##### EXCERPTED DATA
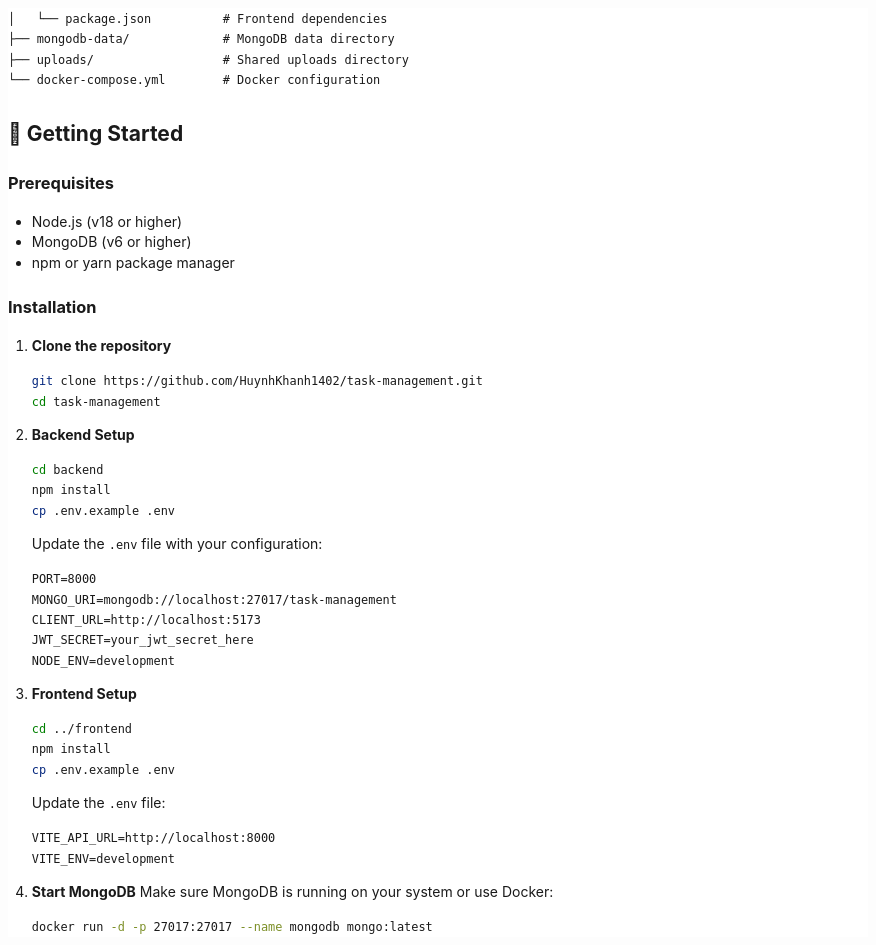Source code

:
 ```
│   └── package.json          # Frontend dependencies
├── mongodb-data/             # MongoDB data directory
├── uploads/                  # Shared uploads directory
└── docker-compose.yml        # Docker configuration
```

## 🚀 Getting Started

### Prerequisites
- Node.js (v18 or higher)
- MongoDB (v6 or higher)
- npm or yarn package manager

### Installation

1. **Clone the repository**
   ```bash
   git clone https://github.com/HuynhKhanh1402/task-management.git
   cd task-management
   ```

2. **Backend Setup**
   ```bash
   cd backend
   npm install
   cp .env.example .env
   ```
   
   Update the `.env` file with your configuration:
   ```env
   PORT=8000
   MONGO_URI=mongodb://localhost:27017/task-management
   CLIENT_URL=http://localhost:5173
   JWT_SECRET=your_jwt_secret_here
   NODE_ENV=development
   ```

3. **Frontend Setup**
   ```bash
   cd ../frontend
   npm install
   cp .env.example .env
   ```
   
   Update the `.env` file:
   ```env
   VITE_API_URL=http://localhost:8000
   VITE_ENV=development
   ```

4. **Start MongoDB**
   Make sure MongoDB is running on your system or use Docker:
   ```bash
   docker run -d -p 27017:27017 --name mongodb mongo:latest
   ```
##########
*ACTION ITEM*: List the lines of the records where "higher" occurs.

*EXERCISE OUTPUT*:
- Node.js (v18 or higher)
- MongoDB (v6 or higher)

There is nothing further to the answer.